Work to complete
Reprint each record exactly. Pictures are not reprinted.

(Saved entries)
-.-.-
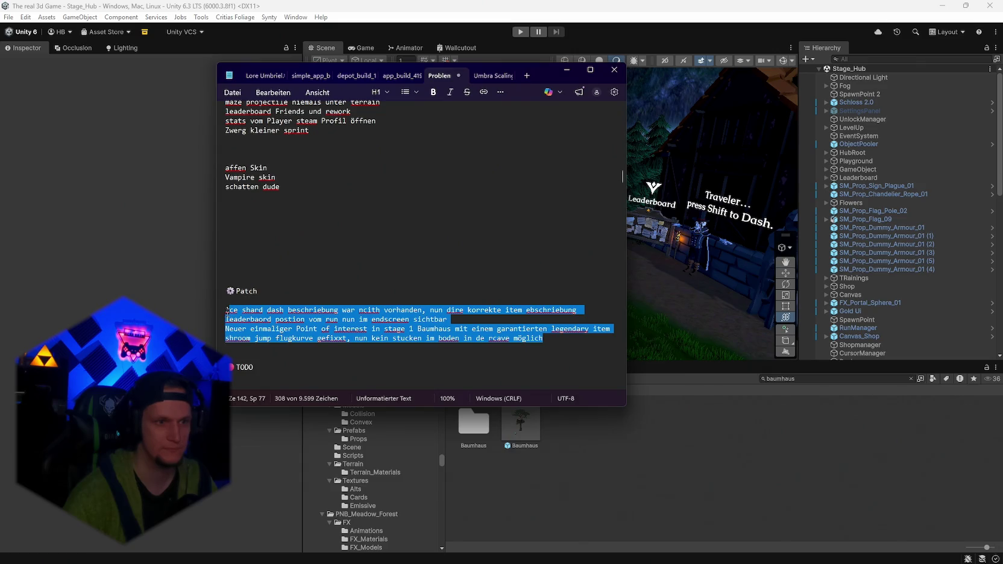
# Minimize Notepad and save the Unity project
pyautogui.click(566, 69)
pyautogui.click(9, 17)
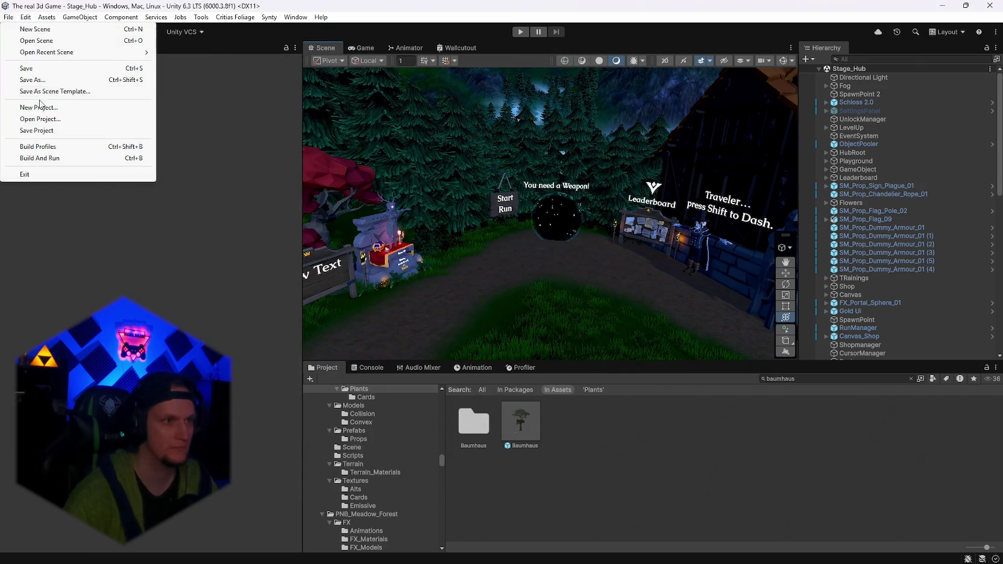
pyautogui.click(24, 68)
# Start a Windows player build from Build Profiles, confirming the output folder
pyautogui.click(8, 17)
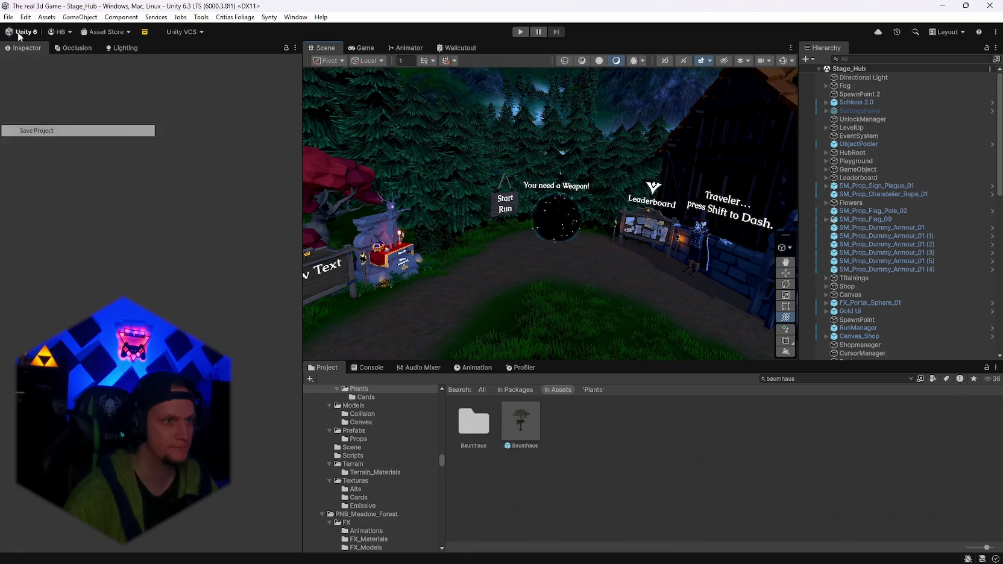
pyautogui.click(61, 147)
pyautogui.click(562, 364)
-.-.-
Written solution
# Minimize Notepad and save the Unity project
pyautogui.click(566, 69)
pyautogui.click(9, 17)
pyautogui.click(24, 68)
# Start a Windows player build from Build Profiles, confirming the output folder
pyautogui.click(8, 17)
pyautogui.click(61, 147)
pyautogui.click(562, 364)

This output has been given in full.